Proceedings of the International Conference on Press-in Engineering
Online ISSN : 2436-1720
First International Conference

Session C: Tsunami / Landslide
Evaluating the Efficiency of Jacked-in Piles as Tsunami Defences
会議録・要旨集 フリー

p. 289-296


The 2011 Tōhoku earthquake and tsunami brought into question the adequacy of the pre-existing shallow foundation seawall design due to the large number of failures recorded. A new type of seawall made of adjoining large, jacked-in, steel pipe piles embedded 10-15m into the ground is currently installed along the Kochi coastline. Seawall design against tsunamis is a unique, true ULS design, which presently is carried out using codes of practice not specifically tailored for this scenario.
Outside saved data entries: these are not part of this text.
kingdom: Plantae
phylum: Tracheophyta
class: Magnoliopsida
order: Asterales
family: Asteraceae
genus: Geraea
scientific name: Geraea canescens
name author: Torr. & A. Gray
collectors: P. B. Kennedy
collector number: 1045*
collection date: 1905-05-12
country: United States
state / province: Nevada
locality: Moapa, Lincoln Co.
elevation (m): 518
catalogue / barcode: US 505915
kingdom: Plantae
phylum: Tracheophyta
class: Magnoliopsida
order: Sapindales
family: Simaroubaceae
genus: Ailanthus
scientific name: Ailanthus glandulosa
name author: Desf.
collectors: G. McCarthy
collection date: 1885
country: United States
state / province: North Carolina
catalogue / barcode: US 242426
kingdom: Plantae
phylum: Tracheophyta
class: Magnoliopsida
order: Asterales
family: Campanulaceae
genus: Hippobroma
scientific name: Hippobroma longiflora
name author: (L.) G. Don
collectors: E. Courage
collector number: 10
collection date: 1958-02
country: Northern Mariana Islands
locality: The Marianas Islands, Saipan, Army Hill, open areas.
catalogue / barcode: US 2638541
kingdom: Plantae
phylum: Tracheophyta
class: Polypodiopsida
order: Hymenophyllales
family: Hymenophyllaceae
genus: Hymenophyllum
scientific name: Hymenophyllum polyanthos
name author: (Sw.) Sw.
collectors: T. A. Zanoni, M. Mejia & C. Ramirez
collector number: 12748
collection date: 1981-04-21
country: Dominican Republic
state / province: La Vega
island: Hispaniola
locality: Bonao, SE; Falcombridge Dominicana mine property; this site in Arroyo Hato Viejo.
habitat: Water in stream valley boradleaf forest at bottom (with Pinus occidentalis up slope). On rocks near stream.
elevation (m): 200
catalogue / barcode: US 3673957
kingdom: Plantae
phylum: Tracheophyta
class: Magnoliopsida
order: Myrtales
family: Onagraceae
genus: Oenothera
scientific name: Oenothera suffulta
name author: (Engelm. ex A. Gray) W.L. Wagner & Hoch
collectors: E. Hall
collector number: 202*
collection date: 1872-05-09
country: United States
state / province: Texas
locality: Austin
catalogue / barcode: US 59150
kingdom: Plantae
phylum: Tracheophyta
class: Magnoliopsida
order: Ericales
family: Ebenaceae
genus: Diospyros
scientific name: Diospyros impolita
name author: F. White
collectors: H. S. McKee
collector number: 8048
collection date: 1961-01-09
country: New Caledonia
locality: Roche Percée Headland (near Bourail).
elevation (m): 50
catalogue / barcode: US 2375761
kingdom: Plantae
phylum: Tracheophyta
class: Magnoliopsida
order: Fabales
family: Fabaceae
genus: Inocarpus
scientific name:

Through small scale wave flume experiments and lateral loading tests of single piles at full-scale the adequacy of current design methodology as well as the efficiency of the new steel pile seawall design is assessed. It is found that current Japanese codes, although designed for tsunami shelters, provide appropriate predictions of wave force for the case of seawalls needing to withstand overtopping waves. The lateral pile tests highlight the current codes’ accuracy in predicting pile stiffness and bending moment profile. Remaining shortcomings, such as no provision in current seawall design for the effects of soil softening during tsunamis, are evinced. Even so, steel pile walls seem an effective seawall solution due to their high embedment and capacity to dissipate wave energy through yielding.